Common source keywords

CSP source values can be exact URLs, wildcards, or special keywords:

'self' — same-origin (matches your protocol, host, and port)
'none' — no sources allowed
'unsafe-inline' — allows inline <script> and <style> blocks. Avoid in script-src.
'unsafe-eval' — allows eval(), new Function(), and similar. Avoid universally.
'strict-dynamic' — modern CSP3 mode that trusts scripts loaded by other trusted scripts
data: — allows data: URIs (inline images, fonts)
blob: — allows blob URLs (for dynamically generated content)
https: — allows any HTTPS source (broad — use sparingly)
* — wildcard. Essentially disables CSP.

You can also use scheme-host wildcards like https://*.example.com to allow all subdomains.

Frequently asked questions

Will CSP break my Google Analytics?

Possibly. If you load gtag.js from https://www.googletagmanager.com, you'll need to allow that in script-src. Google Analytics also makes XHR requests to https://www.google-analytics.com, so add that to connect-src. The CSP Builder's "Balanced" template handles common patterns like this.

What's the difference between Content-Security-Policy and Content-Security-Policy-Report-Only?

The enforcing header blocks resources that violate the policy. The report-only header logs violations to the browser console (and optionally to a report-uri endpoint) but doesn't block anything. Use report-only mode while testing your policy, then switch to enforcing once you're confident.

Can I use both headers at the same time?

Yes, and it's a useful pattern. Ship an enforcing header with your known-good policy, and ship a stricter report-only header to find places to tighten further. Browsers block based on the first and log based on the second.

Do I need X-Frame-Options if I have frame-ancestors in my CSP?
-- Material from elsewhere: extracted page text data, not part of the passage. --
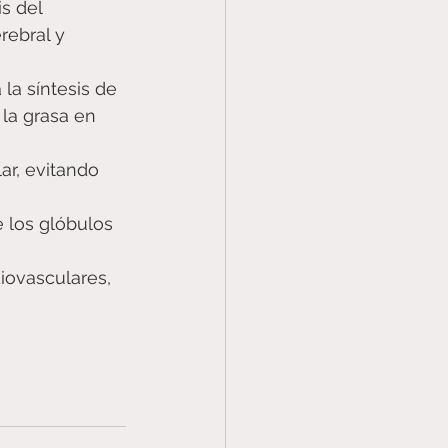
s del 
rebral y 
la síntesis de 
 la grasa en 
ar, evitando 
 los glóbulos 
iovasculares,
CSP frame-ancestors supersedes X-Frame-Options in browsers that support both (all modern browsers). For maximum compatibility, set both, but if you have to pick one, frame-ancestors is more flexible.

How do nonces work?

A nonce is a random value generated per-request. You include it in your CSP (script-src 'nonce-abc123') and in the nonce attribute of every inline <script nonce="abc123">. The browser only executes inline scripts whose nonce matches the header. Since the nonce changes every request, attackers can't predict it.